Assigned task: Duplicate every one of the lines below exactly as they appear, keeping each line's wording, spelling, and order unchanged.

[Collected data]
= Beginning of Section =

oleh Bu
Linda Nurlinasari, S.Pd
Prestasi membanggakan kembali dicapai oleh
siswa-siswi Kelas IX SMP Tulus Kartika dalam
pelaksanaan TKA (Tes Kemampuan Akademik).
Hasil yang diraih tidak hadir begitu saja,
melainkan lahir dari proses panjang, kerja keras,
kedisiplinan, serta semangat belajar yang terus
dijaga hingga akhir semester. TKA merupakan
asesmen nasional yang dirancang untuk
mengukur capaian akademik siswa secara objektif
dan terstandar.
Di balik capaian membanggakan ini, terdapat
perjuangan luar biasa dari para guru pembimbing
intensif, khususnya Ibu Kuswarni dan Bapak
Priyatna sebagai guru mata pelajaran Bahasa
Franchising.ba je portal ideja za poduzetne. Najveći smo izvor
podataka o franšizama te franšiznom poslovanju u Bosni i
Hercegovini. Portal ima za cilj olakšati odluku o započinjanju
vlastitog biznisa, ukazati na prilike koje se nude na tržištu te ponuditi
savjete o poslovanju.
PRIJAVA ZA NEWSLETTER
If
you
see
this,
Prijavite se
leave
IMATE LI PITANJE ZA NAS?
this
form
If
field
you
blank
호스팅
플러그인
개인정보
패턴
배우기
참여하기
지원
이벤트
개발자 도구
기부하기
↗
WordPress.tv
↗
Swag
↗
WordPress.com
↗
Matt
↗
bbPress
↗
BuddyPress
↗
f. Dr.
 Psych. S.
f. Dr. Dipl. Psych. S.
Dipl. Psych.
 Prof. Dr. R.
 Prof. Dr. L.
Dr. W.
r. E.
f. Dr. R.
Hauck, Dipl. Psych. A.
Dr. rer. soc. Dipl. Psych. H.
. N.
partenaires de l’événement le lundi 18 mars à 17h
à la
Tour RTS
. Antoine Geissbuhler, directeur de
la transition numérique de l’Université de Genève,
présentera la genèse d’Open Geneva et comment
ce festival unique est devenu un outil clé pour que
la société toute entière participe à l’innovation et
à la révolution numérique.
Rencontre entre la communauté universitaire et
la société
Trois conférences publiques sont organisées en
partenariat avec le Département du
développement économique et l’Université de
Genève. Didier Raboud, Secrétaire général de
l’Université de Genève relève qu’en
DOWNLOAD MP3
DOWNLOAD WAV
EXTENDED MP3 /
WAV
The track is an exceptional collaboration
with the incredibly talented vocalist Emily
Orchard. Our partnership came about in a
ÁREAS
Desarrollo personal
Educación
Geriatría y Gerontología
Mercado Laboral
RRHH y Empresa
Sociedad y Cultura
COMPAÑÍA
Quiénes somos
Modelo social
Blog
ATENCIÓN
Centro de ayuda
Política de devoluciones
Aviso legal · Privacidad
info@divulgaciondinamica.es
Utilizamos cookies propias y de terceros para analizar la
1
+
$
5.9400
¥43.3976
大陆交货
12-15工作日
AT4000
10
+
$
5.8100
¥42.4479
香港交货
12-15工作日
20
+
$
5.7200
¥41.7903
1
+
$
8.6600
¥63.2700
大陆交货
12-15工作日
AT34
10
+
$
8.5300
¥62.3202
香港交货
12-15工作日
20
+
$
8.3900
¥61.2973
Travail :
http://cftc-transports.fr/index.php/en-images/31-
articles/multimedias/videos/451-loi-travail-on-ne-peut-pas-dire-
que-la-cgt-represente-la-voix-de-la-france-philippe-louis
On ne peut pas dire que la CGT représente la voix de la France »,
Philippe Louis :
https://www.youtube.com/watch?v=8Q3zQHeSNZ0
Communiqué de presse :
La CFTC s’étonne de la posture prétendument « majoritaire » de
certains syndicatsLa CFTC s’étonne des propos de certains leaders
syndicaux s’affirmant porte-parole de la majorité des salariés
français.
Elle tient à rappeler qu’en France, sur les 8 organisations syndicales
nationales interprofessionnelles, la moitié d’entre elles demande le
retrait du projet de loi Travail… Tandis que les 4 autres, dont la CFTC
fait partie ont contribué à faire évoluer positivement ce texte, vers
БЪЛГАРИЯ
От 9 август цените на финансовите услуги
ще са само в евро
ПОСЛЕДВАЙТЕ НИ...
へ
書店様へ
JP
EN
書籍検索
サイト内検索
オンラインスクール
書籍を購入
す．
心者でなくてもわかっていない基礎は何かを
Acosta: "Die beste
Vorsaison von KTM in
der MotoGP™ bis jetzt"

= End of Section =

Response to this exercise:
oleh Bu
Linda Nurlinasari, S.Pd
Prestasi membanggakan kembali dicapai oleh
siswa-siswi Kelas IX SMP Tulus Kartika dalam
pelaksanaan TKA (Tes Kemampuan Akademik).
Hasil yang diraih tidak hadir begitu saja,
melainkan lahir dari proses panjang, kerja keras,
kedisiplinan, serta semangat belajar yang terus
dijaga hingga akhir semester. TKA merupakan
asesmen nasional yang dirancang untuk
mengukur capaian akademik siswa secara objektif
dan terstandar.
Di balik capaian membanggakan ini, terdapat
perjuangan luar biasa dari para guru pembimbing
intensif, khususnya Ibu Kuswarni dan Bapak
Priyatna sebagai guru mata pelajaran Bahasa
Franchising.ba je portal ideja za poduzetne. Najveći smo izvor
podataka o franšizama te franšiznom poslovanju u Bosni i
Hercegovini. Portal ima za cilj olakšati odluku o započinjanju
vlastitog biznisa, ukazati na prilike koje se nude na tržištu te ponuditi
savjete o poslovanju.
PRIJAVA ZA NEWSLETTER
If
you
see
this,
Prijavite se
leave
IMATE LI PITANJE ZA NAS?
this
form
If
field
you
blank
호스팅
플러그인
개인정보
패턴
배우기
참여하기
지원
이벤트
개발자 도구
기부하기
↗
WordPress.tv
↗
Swag
↗
WordPress.com
↗
Matt
↗
bbPress
↗
BuddyPress
↗
f. Dr.
 Psych. S.
f. Dr. Dipl. Psych. S.
Dipl. Psych.
 Prof. Dr. R.
 Prof. Dr. L.
Dr. W.
r. E.
f. Dr. R.
Hauck, Dipl. Psych. A.
Dr. rer. soc. Dipl. Psych. H.
. N.
partenaires de l’événement le lundi 18 mars à 17h
à la
Tour RTS
. Antoine Geissbuhler, directeur de
la transition numérique de l’Université de Genève,
présentera la genèse d’Open Geneva et comment
ce festival unique est devenu un outil clé pour que
la société toute entière participe à l’innovation et
à la révolution numérique.
Rencontre entre la communauté universitaire et
la société
Trois conférences publiques sont organisées en
partenariat avec le Département du
développement économique et l’Université de
Genève. Didier Raboud, Secrétaire général de
l’Université de Genève relève qu’en
DOWNLOAD MP3
DOWNLOAD WAV
EXTENDED MP3 /
WAV
The track is an exceptional collaboration
with the incredibly talented vocalist Emily
Orchard. Our partnership came about in a
ÁREAS
Desarrollo personal
Educación
Geriatría y Gerontología
Mercado Laboral
RRHH y Empresa
Sociedad y Cultura
COMPAÑÍA
Quiénes somos
Modelo social
Blog
ATENCIÓN
Centro de ayuda
Política de devoluciones
Aviso legal · Privacidad
info@divulgaciondinamica.es
Utilizamos cookies propias y de terceros para analizar la
1
+
$
5.9400
¥43.3976
大陆交货
12-15工作日
AT4000
10
+
$
5.8100
¥42.4479
香港交货
12-15工作日
20
+
$
5.7200
¥41.7903
1
+
$
8.6600
¥63.2700
大陆交货
12-15工作日
AT34
10
+
$
8.5300
¥62.3202
香港交货
12-15工作日
20
+
$
8.3900
¥61.2973
Travail :
http://cftc-transports.fr/index.php/en-images/31-
articles/multimedias/videos/451-loi-travail-on-ne-peut-pas-dire-
que-la-cgt-represente-la-voix-de-la-france-philippe-louis
On ne peut pas dire que la CGT représente la voix de la France »,
Philippe Louis :
https://www.youtube.com/watch?v=8Q3zQHeSNZ0
Communiqué de presse :
La CFTC s’étonne de la posture prétendument « majoritaire » de
certains syndicatsLa CFTC s’étonne des propos de certains leaders
syndicaux s’affirmant porte-parole de la majorité des salariés
français.
Elle tient à rappeler qu’en France, sur les 8 organisations syndicales
nationales interprofessionnelles, la moitié d’entre elles demande le
retrait du projet de loi Travail… Tandis que les 4 autres, dont la CFTC
fait partie ont contribué à faire évoluer positivement ce texte, vers
БЪЛГАРИЯ
От 9 август цените на финансовите услуги
ще са само в евро
ПОСЛЕДВАЙТЕ НИ...
へ
書店様へ
JP
EN
書籍検索
サイト内検索
オンラインスクール
書籍を購入
す．
心者でなくてもわかっていない基礎は何かを
Acosta: "Die beste
Vorsaison von KTM in
der MotoGP™ bis jetzt"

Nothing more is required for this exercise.